Excerpt:

══════════

My latest film criticism is available now at Bright Lights Film Journal. “Three Masters: Spielberg, Anderson, Haneke, and Their Audience” addresses the question, as the tag line has it: “Is the filmmaker tyrant, aesthete, ringmaster, or hermit?“
It is commonly claimed by artists that they create for themselves. Wrote Stanley Fish, to whom I respond,”If a reader feels consoled or comforted, that’s all to the good, but it’s not what writing is about.” Fish called the consolation and comfort of art a “rationale for the act that was not internal to its demands, a rationale that could take the form of an external justification.”
“Of course,” said Fish, “the words refer to events in the world, including events I may have witnessed or experienced, but to locate the value of the writing either in its effects or in the verisimilitude it achieves is to grab the wrong end of the stick.”
I challenge this stance, here particularly with regard to three filmmakers whose consideration of their audience is discoverable in their filmmaking. Spielberg is a filmmaker commonly charged with pandering to his audience. Anderson and Haneke may be characterized, peculiarly, by antagonism to their audience. When an artist claims to create only for himself, yet sets his work before a public audience, what is one to make of that? Is it contempt? Is something more complex at work?

══════════

Extracted page text data:
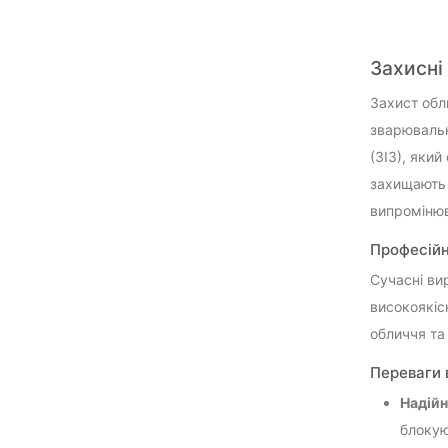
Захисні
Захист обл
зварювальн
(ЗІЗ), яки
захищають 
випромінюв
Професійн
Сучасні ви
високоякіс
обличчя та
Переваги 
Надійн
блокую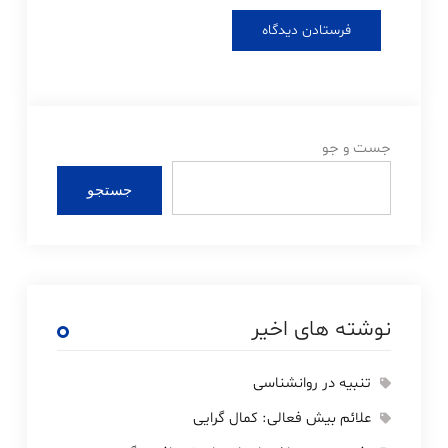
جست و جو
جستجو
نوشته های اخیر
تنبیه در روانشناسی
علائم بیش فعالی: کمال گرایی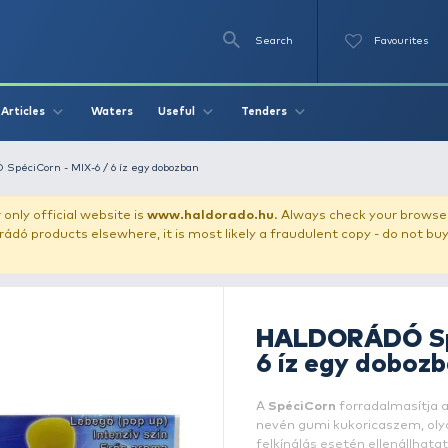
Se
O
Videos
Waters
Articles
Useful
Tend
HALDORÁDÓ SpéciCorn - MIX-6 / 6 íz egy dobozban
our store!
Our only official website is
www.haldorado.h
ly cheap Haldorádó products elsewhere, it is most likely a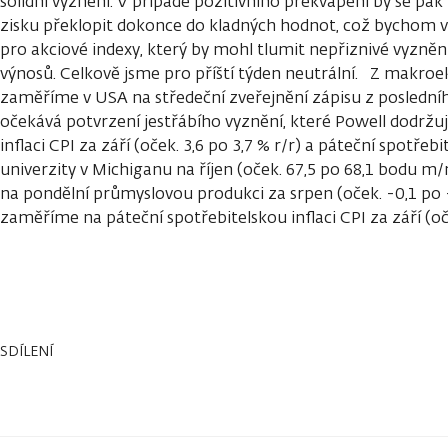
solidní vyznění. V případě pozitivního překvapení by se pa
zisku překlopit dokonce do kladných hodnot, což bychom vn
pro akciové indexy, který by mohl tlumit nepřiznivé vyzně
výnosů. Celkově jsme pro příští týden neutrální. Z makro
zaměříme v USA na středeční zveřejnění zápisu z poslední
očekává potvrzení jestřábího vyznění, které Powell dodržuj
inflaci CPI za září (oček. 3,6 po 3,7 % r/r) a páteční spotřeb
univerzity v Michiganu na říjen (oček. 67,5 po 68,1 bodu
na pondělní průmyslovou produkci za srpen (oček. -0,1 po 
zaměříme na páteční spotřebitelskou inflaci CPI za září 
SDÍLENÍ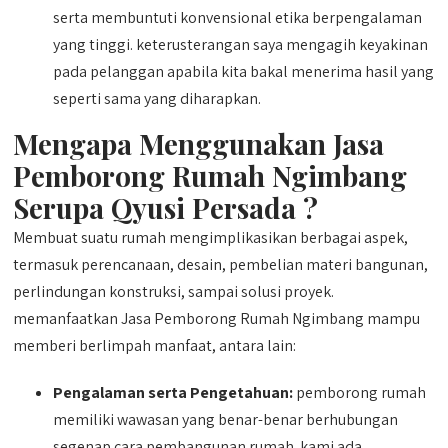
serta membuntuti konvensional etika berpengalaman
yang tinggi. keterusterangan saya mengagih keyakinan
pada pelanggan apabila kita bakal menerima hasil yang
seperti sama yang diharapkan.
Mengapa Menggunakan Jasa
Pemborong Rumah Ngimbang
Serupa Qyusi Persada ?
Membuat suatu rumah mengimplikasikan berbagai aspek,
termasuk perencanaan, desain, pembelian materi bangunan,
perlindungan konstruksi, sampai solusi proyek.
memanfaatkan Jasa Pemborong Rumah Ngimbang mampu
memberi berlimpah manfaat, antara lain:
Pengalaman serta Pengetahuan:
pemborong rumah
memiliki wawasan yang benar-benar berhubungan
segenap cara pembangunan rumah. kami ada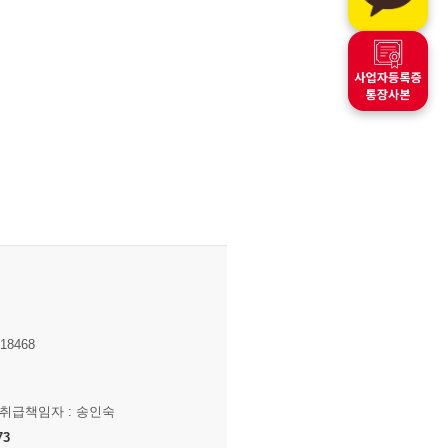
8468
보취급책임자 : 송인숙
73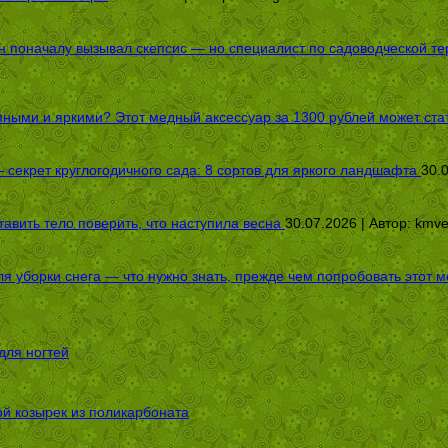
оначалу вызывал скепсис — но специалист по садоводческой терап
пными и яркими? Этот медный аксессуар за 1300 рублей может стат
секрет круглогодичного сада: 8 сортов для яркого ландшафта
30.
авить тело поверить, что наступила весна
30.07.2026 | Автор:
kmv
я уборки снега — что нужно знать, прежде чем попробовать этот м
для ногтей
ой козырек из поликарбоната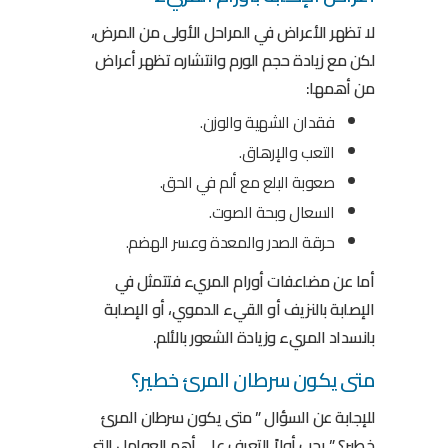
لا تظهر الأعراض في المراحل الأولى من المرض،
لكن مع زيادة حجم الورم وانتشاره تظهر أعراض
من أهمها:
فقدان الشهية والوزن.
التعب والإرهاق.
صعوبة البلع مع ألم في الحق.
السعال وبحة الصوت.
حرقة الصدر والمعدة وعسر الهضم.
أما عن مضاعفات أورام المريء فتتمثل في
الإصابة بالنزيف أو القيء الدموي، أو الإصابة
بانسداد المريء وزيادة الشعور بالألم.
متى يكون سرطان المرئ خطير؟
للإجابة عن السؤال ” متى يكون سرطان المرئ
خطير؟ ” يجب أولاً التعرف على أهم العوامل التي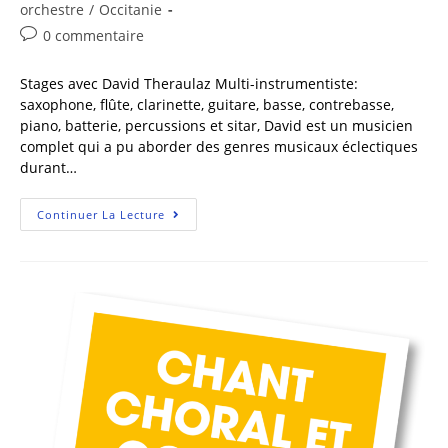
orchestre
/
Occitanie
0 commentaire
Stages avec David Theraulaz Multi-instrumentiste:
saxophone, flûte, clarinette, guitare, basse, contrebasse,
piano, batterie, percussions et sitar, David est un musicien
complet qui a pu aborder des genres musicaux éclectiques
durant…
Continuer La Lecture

══════════

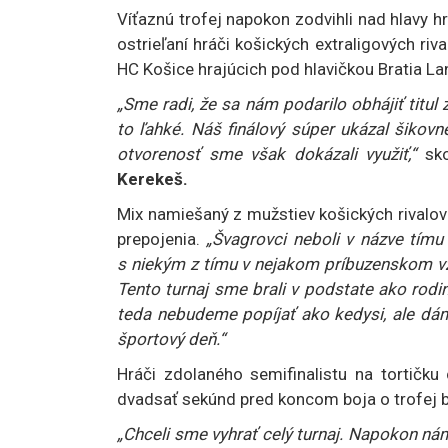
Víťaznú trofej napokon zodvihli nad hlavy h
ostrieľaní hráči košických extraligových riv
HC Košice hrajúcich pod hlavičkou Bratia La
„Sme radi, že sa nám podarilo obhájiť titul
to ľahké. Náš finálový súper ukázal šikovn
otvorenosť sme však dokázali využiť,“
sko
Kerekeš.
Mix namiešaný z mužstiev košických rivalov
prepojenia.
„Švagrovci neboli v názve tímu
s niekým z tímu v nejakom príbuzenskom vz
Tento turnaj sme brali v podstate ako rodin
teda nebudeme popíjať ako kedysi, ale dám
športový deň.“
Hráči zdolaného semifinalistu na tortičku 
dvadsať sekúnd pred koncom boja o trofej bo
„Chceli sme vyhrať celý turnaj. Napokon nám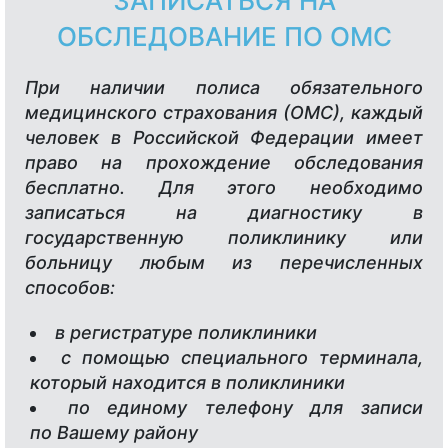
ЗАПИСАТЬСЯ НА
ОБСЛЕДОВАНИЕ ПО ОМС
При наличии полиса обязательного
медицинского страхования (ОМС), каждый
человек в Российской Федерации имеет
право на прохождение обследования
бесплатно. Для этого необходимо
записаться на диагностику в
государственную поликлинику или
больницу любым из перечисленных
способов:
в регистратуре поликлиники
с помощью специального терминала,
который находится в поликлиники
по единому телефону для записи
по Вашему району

══════════

Instruction A:
According to the film criticism post, which filmmaker is commonly charged with pandering to his audience?
Instruction B:
Please write the next few paragraphs of the film criticism post, picking up after its last sentence.

Response A:
Spielberg.

Response B:
The notions of “external justification” and “effects” are complicated by the thought that the reader, viewer, or listener is the artist himself. I think, of myself, for instance, that I write for an ideal reader, and that ideal reader is me, with my sensibility, only smarter, someone who can read – decode – without knowing, as the reader, everything I as the writer write, or encode, and more. I wish, then, to consider with regard to three modern filmmakers and their most recent (at this writing) films – Steven Spielberg and Lincoln, Paul Thomas Anderson and The Master, and Michael Haneke and Amour, all released in 2012 – where they stand, as filmmakers, in relation to “I write because making things out of words is what I feel compelled to do” and “to locate the value of the writing either in its effects or in the verisimilitude it achieves is to grab the wrong end of the stick.” Because the relationship of the filmmaker to his artistic act and also to his viewer is my focus, I wish very briefly to begin with their relationship to my viewership.
Remarkably, for completely different reasons, all three films are works I do not imagine ever viewing in their entirety again. Lincoln is a film I simply do not regard highly enough. I anticipate encountering it on television in the future and pausing to enjoy particular scenes, mostly for the pleasure of watching Daniel Day-Lewis’s extraordinary act of possession. I do not believe in the future that the film will be especially esteemed for more, though certainly its supporting performances are very fine too, and Tony Kushner’s screenplay offers a vivifying extraction of the personalities and politics.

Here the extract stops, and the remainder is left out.